The soggy slices went back into the pot with a round of fresh water(no salt or vinegar this time) for another 15 minute boil. By this time the mushrooms have lost all but a faded caramel color and the stems go slightly grey. Unappealing as is, but fried slowly in butter they get remarkably crunchy as I have never known mushrooms to get. They have a delightful nutty flavor almost like hazelnuts and unfortunately for you, I munched them all down before taking a good photo! I did freeze and dry some to see how these mushrooms are best stored and will get back to you on that when I decide to test them.
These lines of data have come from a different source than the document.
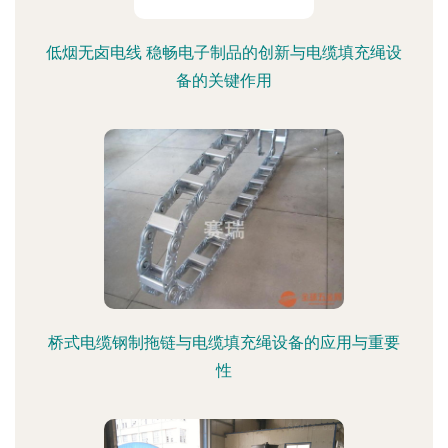
低烟无卤电线 稳畅电子制品的创新与电缆填充绳设
备的关键作用
桥式电缆钢制拖链与电缆填充绳设备的应用与重要
性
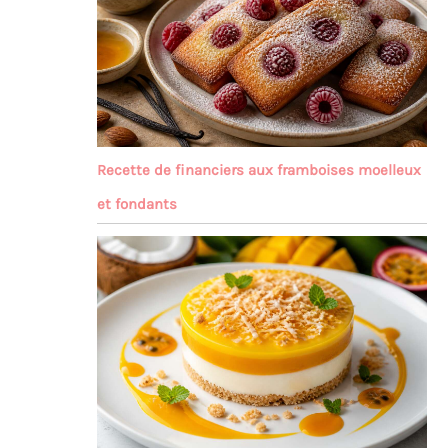
Recette de financiers aux framboises moelleux
et fondants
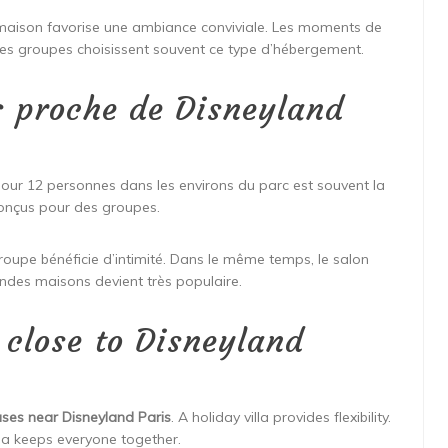
maison favorise une ambiance conviviale. Les moments de
 les groupes choisissent souvent ce type d’hébergement.
 proche de Disneyland
our 12 personnes dans les environs du parc est souvent la
conçus pour des groupes.
upe bénéficie d’intimité. Dans le même temps, le salon
des maisons devient très populaire.
close to Disneyland
uses near Disneyland Paris
. A holiday villa provides flexibility.
illa keeps everyone together.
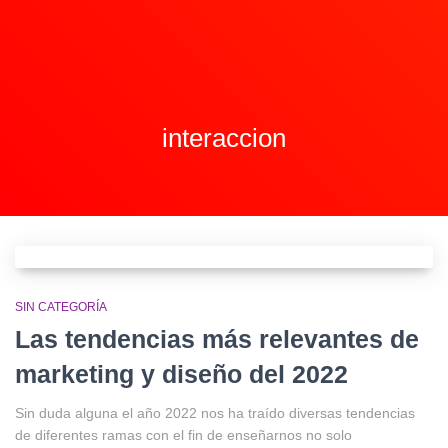
interaccion
SIN CATEGORÍA
Las tendencias más relevantes de
marketing y diseño del 2022
Sin duda alguna el año 2022 nos ha traído diversas tendencias
de diferentes ramas con el fin de enseñarnos no solo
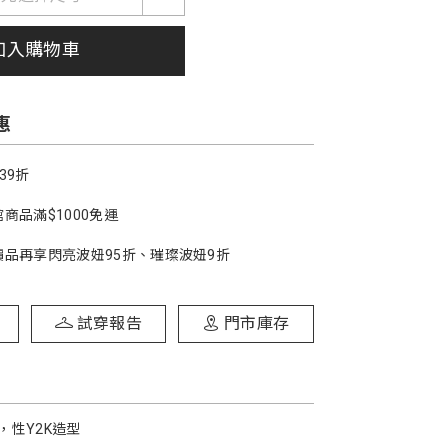
加入購物車
惠
39折
商品滿$1000免運
價品再享閃亮波妞95折、璀璨波妞9折
試穿報告
門市庫存
，性Y2K造型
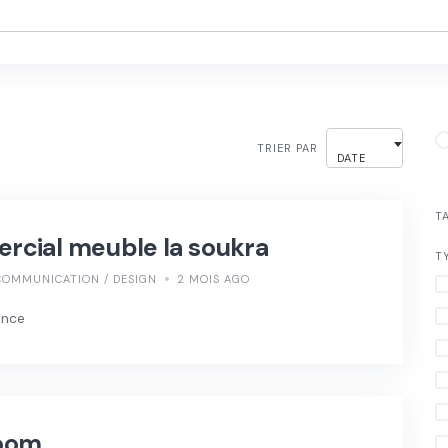
TRIER PAR
DATE
T
cial meuble la soukra
T
COMMUNICATION / DESIGN
2 MOIS AGO
ence
oom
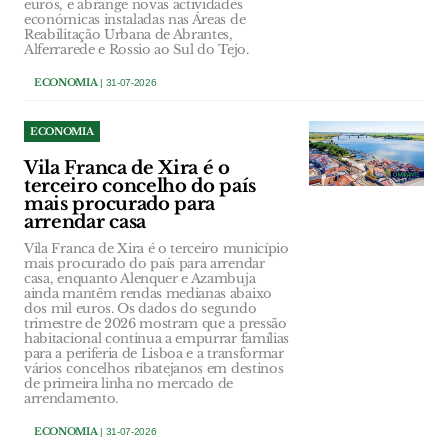
euros, e abrange novas actividades
económicas instaladas nas Áreas de
Reabilitação Urbana de Abrantes,
Alferrarede e Rossio ao Sul do Tejo.
ECONOMIA
| 31-07-2026
ECONOMIA
Vila Franca de Xira é o
terceiro concelho do país
mais procurado para
arrendar casa
Vila Franca de Xira é o terceiro município
mais procurado do país para arrendar
casa, enquanto Alenquer e Azambuja
ainda mantêm rendas medianas abaixo
dos mil euros. Os dados do segundo
trimestre de 2026 mostram que a pressão
habitacional continua a empurrar famílias
para a periferia de Lisboa e a transformar
vários concelhos ribatejanos em destinos
de primeira linha no mercado de
arrendamento.
ECONOMIA
| 31-07-2026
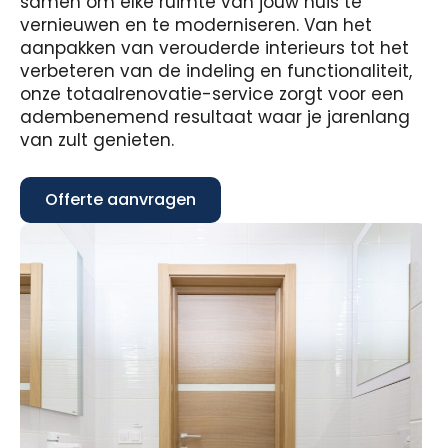
samen om elke ruimte van jouw huis te
vernieuwen en te moderniseren. Van het
aanpakken van verouderde interieurs tot het
verbeteren van de indeling en functionaliteit,
onze totaalrenovatie-service zorgt voor een
adembenemend resultaat waar je jarenlang
van zult genieten.
Offerte aanvragen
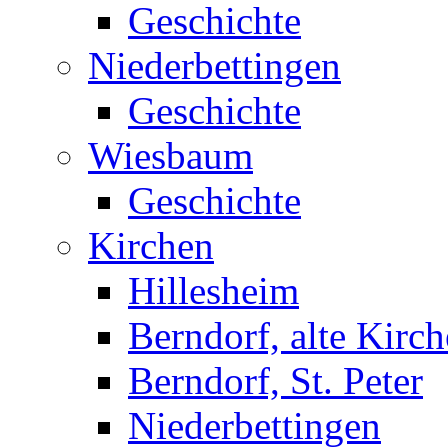
Geschichte
Niederbettingen
Geschichte
Wiesbaum
Geschichte
Kirchen
Hillesheim
Berndorf, alte Kirch
Berndorf, St. Peter
Niederbettingen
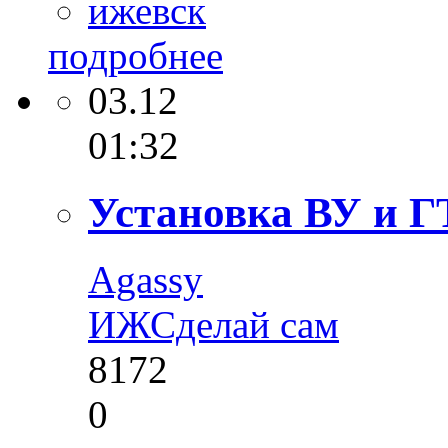
ижевск
подробнее
03.12
01:32
Установка ВУ и Г
Agassy
ИЖ
Сделай сам
8172
0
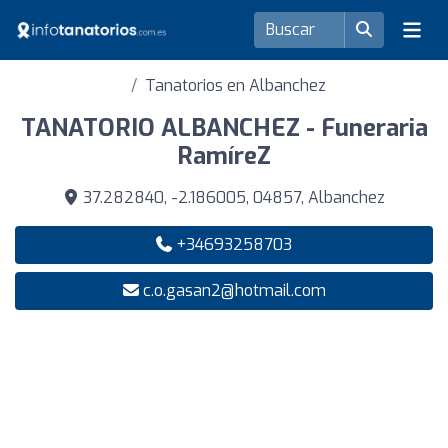
Tanatorios en Albanchez
TANATORIO ALBANCHEZ - Funeraria
RamíreZ
37.282840, -2.186005, 04857, Albanchez
+34693258703
c.o.gasan2@hotmail.com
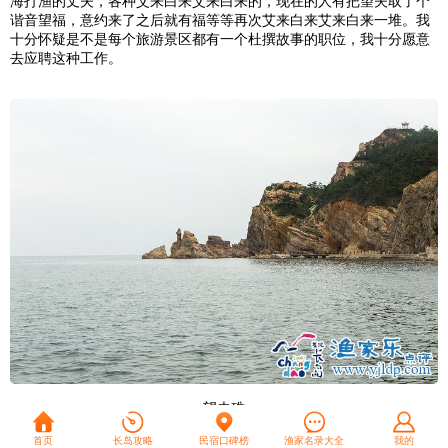
海打渔的丈夫，各种艾来白来艾来白来的，现在的人有把望夫取了个
谐音望福，意约来了之后就有福等等再次艾来白来艾来白来一堆。我
十分怀疑是不是每个旅游景区都有一个杜撰故事的职位，我十分愿意
去应聘这种工作。
望夫礁
首页
长岛攻略
民宿口碑榜
渔家名录大全
我的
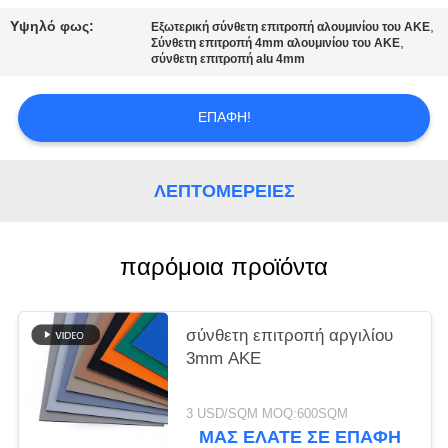
ΠΡΟΣΦΟΡΆ
Υψηλό φως:
,
Εξωτερική σύνθετη επιτροπή αλουμινίου του ΑΚΕ
,
Σύνθετη επιτροπή 4mm αλουμινίου του ΑΚΕ
σύνθετη επιτροπή alu 4mm
SITEMAP
ΕΠΑΦΉ!
ΠΟΛΙΤΙΚΉ
ΑΠΟΡΡΉΤΟΥ
ΛΕΠΤΟΜΈΡΕΙΕΣ
παρόμοια προϊόντα
σύνθετη επιτροπή αργιλίου
3mm ΑΚΕ
3 USD/SQM MOQ:600SQM
ΜΑΣ ΕΛΆΤΕ ΣΕ ΕΠΑΦΉ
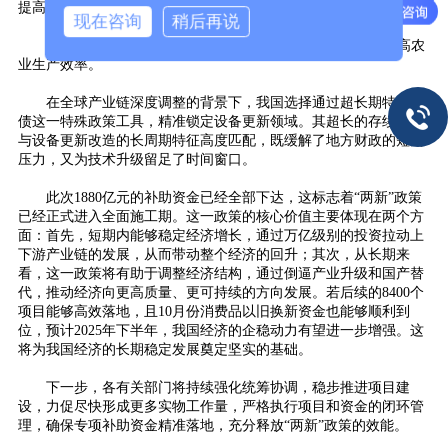
提高污染治理能力
现在咨询
稍后再说
9. 农业机械设备更新：促进农业机械化的现代化升级，提高农
业生产效率。
在全球产业链深度调整的背景下，我国选择通过超长期特别国
债这一特殊政策工具，精准锁定设备更新领域。其超长的存续周期
与设备更新改造的长周期特征高度匹配，既缓解了地方财政的短期
压力，又为技术升级留足了时间窗口。
此次1880亿元的补助资金已经全部下达，这标志着“两新”政策
已经正式进入全面施工期。这一政策的核心价值主要体现在两个方
面：首先，短期内能够稳定经济增长，通过万亿级别的投资拉动上
下游产业链的发展，从而带动整个经济的回升；其次，从长期来
看，这一政策将有助于调整经济结构，通过倒逼产业升级和国产替
代，推动经济向更高质量、更可持续的方向发展。若后续的8400个
项目能够高效落地，且10月份消费品以旧换新资金也能够顺利到
位，预计2025年下半年，我国经济的企稳动力有望进一步增强。这
将为我国经济的长期稳定发展奠定坚实的基础。
下一步，各有关部门将持续强化统筹协调，稳步推进项目建
设，力促尽快形成更多实物工作量，严格执行项目和资金的闭环管
理，确保专项补助资金精准落地，充分释放“两新”政策的效能。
If you decide to try this yourself, do the research, and proceed with caution. Amanita Muscaria are widely recognized as a poisonous mushroom and while I had a positive experience preparing them, be aware that this may not be the case for everyone. Consuming wild mushrooms is as much about the preparation as it is about the person. Everyone reacts differently, so be careful, and eat small amounts the first time to be sure you don’t react poorly.